The IRS struggles every year to collect unpaid taxes. Interest and penalties accrue on all tax debts until paid and often penalties and interest can equal two or three times the original tax amount. However, the IRS and Congress soon realized that getting something was better than nothing and that it made sense to forgive tax debt if at least some portion of the tax was recovered. This resulted in the Offer in Compromise program.
The IRS has made great strides in improving the processing of OICs. These efficiencies are making it easier for taxpayers to navigate the OIC process and enable them to receive responses in a timely manner.
When an OIC is submitted, the IRS will verify that it can process the offer. The offer will be processed if the taxpayer has: (1) paid the $150 application fee; (2) filed all back tax returns; (3) is not actively involved in a bankruptcy proceeding; and (4) not been involved in an on-going audit.
Upon submission of the OIC, the IRS must verify that the offer can be processed. The offer goes through a screening process to determine if the taxpayer or taxable entity has: (1) paid the required application fee; (2) ensured that all delinquent tax returns have been filed; (3) not instigated a bankruptcy court proceeding; and (4) not been issued an audit notification.
The taxpayer has a few weeks to respond with the requested items. If the response is not timely, the IRS can return the offer and dismiss the offer if need be. If the offer is returned, the IRS will not refund the processing fee.

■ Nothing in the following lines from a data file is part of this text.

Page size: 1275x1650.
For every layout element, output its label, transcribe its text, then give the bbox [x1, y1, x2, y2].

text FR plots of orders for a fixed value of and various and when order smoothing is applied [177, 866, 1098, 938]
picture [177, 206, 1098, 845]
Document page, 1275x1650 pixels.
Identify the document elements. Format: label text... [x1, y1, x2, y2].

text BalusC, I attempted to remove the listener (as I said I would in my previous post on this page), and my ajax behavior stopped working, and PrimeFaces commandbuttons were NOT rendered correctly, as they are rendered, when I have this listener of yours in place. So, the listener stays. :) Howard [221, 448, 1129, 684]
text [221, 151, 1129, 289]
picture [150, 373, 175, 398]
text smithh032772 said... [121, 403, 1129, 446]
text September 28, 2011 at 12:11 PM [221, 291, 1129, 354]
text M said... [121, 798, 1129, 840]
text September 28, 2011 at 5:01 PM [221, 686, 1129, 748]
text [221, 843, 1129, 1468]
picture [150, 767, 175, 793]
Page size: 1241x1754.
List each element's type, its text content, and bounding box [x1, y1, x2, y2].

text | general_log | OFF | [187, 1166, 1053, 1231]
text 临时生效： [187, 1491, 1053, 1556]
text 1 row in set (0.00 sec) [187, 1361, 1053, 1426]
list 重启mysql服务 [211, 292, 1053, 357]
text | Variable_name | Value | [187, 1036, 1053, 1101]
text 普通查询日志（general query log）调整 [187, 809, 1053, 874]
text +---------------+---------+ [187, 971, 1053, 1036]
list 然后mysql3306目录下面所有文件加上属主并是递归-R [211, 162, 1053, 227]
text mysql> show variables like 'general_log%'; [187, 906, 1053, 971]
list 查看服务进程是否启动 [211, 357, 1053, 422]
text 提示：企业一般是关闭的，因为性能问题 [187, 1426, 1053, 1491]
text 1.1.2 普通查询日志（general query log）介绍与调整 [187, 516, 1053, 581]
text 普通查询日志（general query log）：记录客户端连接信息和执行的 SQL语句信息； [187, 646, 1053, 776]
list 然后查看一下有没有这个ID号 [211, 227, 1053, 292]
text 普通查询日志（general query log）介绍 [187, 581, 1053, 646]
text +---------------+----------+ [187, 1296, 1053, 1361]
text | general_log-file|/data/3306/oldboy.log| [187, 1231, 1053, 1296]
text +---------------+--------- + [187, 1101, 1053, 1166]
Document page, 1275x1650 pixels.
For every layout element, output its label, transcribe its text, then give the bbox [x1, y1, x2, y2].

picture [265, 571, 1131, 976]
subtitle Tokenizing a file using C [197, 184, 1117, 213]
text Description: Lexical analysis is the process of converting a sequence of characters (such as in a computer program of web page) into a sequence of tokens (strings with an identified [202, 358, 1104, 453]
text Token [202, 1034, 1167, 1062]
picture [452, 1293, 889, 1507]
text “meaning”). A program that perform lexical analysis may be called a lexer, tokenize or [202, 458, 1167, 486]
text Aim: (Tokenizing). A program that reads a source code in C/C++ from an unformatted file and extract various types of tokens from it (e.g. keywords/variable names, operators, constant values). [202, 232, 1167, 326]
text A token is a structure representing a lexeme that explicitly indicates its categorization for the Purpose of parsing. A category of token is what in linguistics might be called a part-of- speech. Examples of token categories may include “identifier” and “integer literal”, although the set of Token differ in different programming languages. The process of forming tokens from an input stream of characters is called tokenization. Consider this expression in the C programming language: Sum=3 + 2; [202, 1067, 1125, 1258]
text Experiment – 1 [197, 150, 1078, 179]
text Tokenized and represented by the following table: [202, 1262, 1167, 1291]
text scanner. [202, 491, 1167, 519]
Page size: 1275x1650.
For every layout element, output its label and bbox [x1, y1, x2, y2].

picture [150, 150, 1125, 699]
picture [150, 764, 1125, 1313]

The IRS then assesses the taxpayer’s potential for collection. As a result, the agency has the right to accept the IRS offer in compromise as it was submitted originally. They often may send a letter summarizing the collection potential analysis. The taxpayer has the right to respond to the analysis with any documentation necessary or can dispute the IRS findings. The taxpayer also has the right to accept the IRS’ analysis and agree to increase their offer to the amount that is shown in the analysis letter.
The IRS offer in compromise can be rejected outright after review of the analysis is completed. If the taxpayer does not agree with the analysis, they have the right to file an appeal. At this stage, the taxpayer can submit additional documentation (if needed) and make additional arguments in support of their position.